A century ago, Swaziland was replete with wild animals, such as impalas, elephants, rhinoceroses, hippopotamuses, and lions. Over the years, poaching, hunting, farming, disease, and overpopulation annihilated these and other creatures in this South African country. However, during the past thirty years, one man has led the effort to successfully return wildlife to Swaziland. Author-photographer Cristina Kessler documents the inspiring work of conservationist Ted Reilly.
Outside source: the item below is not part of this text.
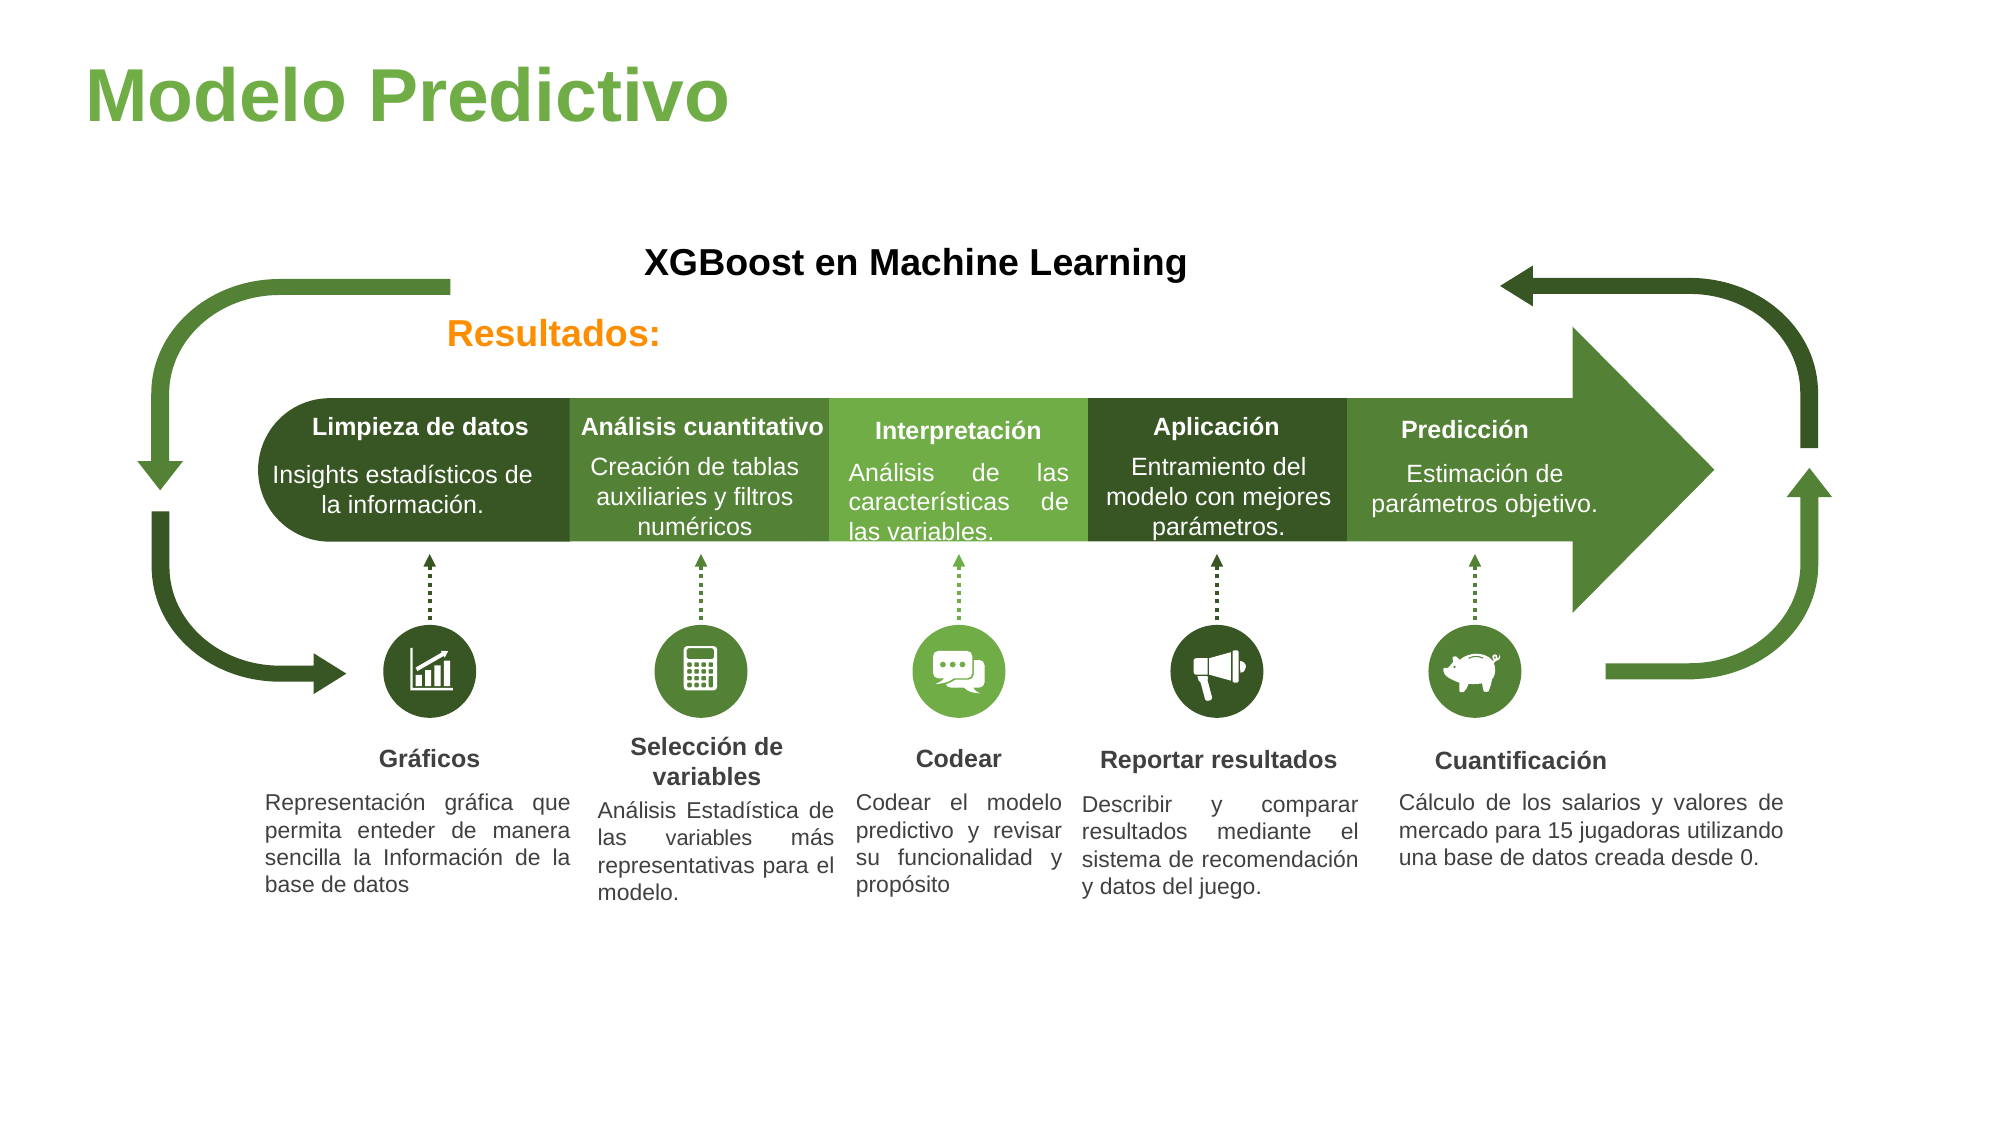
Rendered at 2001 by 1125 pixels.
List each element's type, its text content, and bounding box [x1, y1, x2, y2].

text_box Modelo Predictivo [0, 39, 841, 144]
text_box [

Author-photographer Kessler documents the e orts of conservationist Ted Reilly, who (with the help of King Sobhuza II and, later, his son King Mswati III) has helped return endangered wildlife to Swaziland. Beginning in the early 1960s on his own farm, Reilly restored the land to its original state by planting trees and creating wetland areas. Later, he added animals including plentiful species, such as wildebeests, impalas, and monitor lizards, as well as rhinos, elephants, and lions, which had disappeared from Swaziland in recent years. Although his efforts have been mostly successful, Reilly has had his problems (including drought, lack of funding, and poachers), and some of his actions have been controversial (cutting the horns of rhinos to keep poachers from killing them). Clear, close-up color photographs appear on every page, making the book a delight for browsers as well as useful for report writers.